2 Data Storage Considerations

When deciding on a method for storing your data (a data store), you have many options. While none of the options will likely be perfect, some are undoubtedly more suited to your situation than others. To figure out which data store will best suit your needs, it is important to consider the following four factors: (1) your data’s structure, (2) the ways you anticipate interacting with your data, (3) your data management needs, and (4) the computing resources you have access to.

Figure 2.1. Diagram outlining four factors to consider when choosing a data store.

2.1 Data Structure

Your data’s structure describes how your data is organized. While the same information tend to lend them selves to certain data structures. Additionally, different data structures can make it easier or harder to ask specific research questions. Many data stores impose structure on the data they store. To make your life easier, choose a data store whose structure aligns with the types of research questions you want to ask.

Key Questions

What types of research questions will I ask?

2.2 Data Interaction

Generally speaking, collecting data is only an early step on the road to scientific discovery. Once you collect data, that often needs to be cleaned and reformatted before it can be analyzed. Sometimes you have to repeat this process many times, either for different groups of data, or for different types of analysis. In many cases, you may not need all of your data to answer every research question. Some data stores have built in tools to make data manipulation faster, easier, and reproducible. If you spend a lot of time reformatting your data, consider a data store that has this functionality.

Key Questions

What kinds of analysis will I do?
How does my data need to be formatted?

2.3 Data Management

Data management concerns the logistics of working with data. It encompasses the challenges of people (including you) interacting with your data over time and space. There are different considerations for data management when you are working on a project alone, as a collaboration, or archiving data for future use. However, similar best practices for data management will benefit them all.

Data Management is a crucial part of valid and reproducible research. Even if you are the only person who will ever interact with your data, you must manage your data in a way that you in the future will be able to recall what past you did, and why. If you collect or modify your data over time, you need to make sure you keep track of those changes, and make sure you are always working with the most up to date version of your data. This could be because you are adding new data or correcting errors in older data. This is doubly important if data gets entered by hand. Some data stores keep track of changes to your data for you and even provide some quality control tools. Others require you to track versions of your data and do quality control manually.

However, science is a collaborative process, so it is more than likely you won’t be the only one working with your data. Any time more than one person needs to access or modify a data set, data management gets more complicated. By default, most computers only allow one person to modify a file at a time, and anyone who has access to that file can edit it. Some data store software has methods for dealing with the conflicts or inconsistencies in data that come from allowing multiple people to modify data so you don’t have to.

Finally, there will come a time when you move on to other projects.

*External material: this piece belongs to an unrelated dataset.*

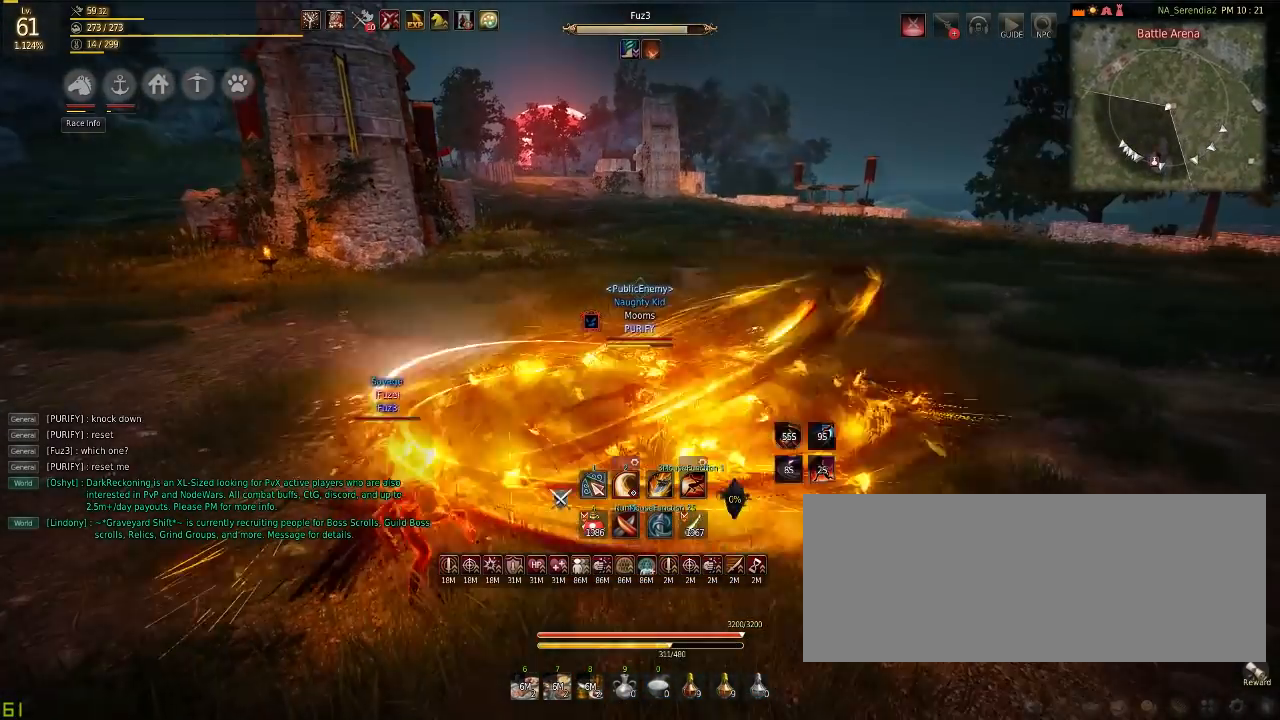
{"keys": [], "mouse": [], "events": []}
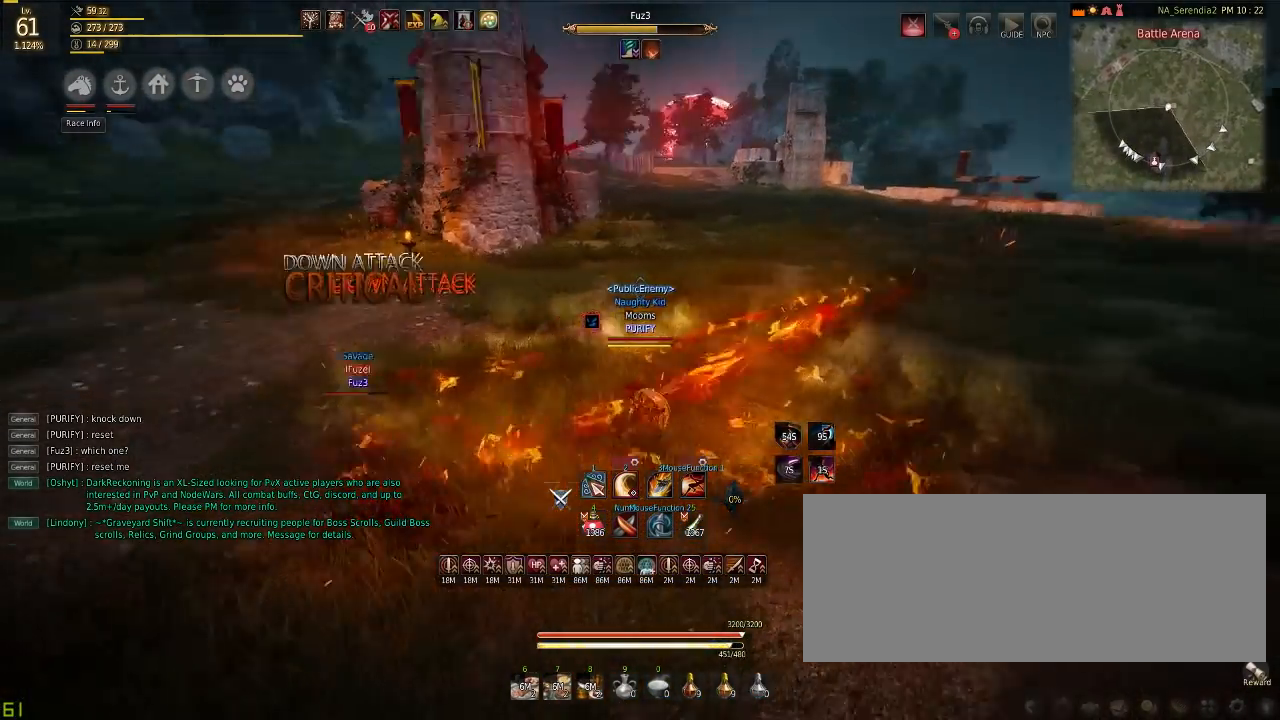
{"keys": [], "mouse": [], "events": [[17, "d", "down"], [484, "d", "up"]]}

If other people still need to use your data, or if your data is part of a public resource you may need to select or change to a data store that is publicly accessible or can be maintained by other members of the project team.

Key Questions

When and how is the data collected?
Who needs access to it? one or more people?
How long does the data need to persist?

2.4 Computing Resources

Data set size can vary widely. A data set containing information about patients of an early stage drug trial may only contain a few dozen observations. On the other side of the spectrum web scraping social media sites can easily generate terabytes or petabytes of data. Different types of data store software have different limits in terms of how much data they can accommodate. Additionally, some software is free for small data sets, but costs money to use for larger ones. UC Davis provides free or discounted software licenses to researchers. Your lab also may have access to software or data storage specific to your area of study. Finally, if you work with data that contains sensitive information, like medical data, you will need to make sure the data store you select is sufficiently secure.

Key Questions

How much data do I have? Is any of it sensitive?
Do I have access to external or shared storage space?
What software to I have licenses for?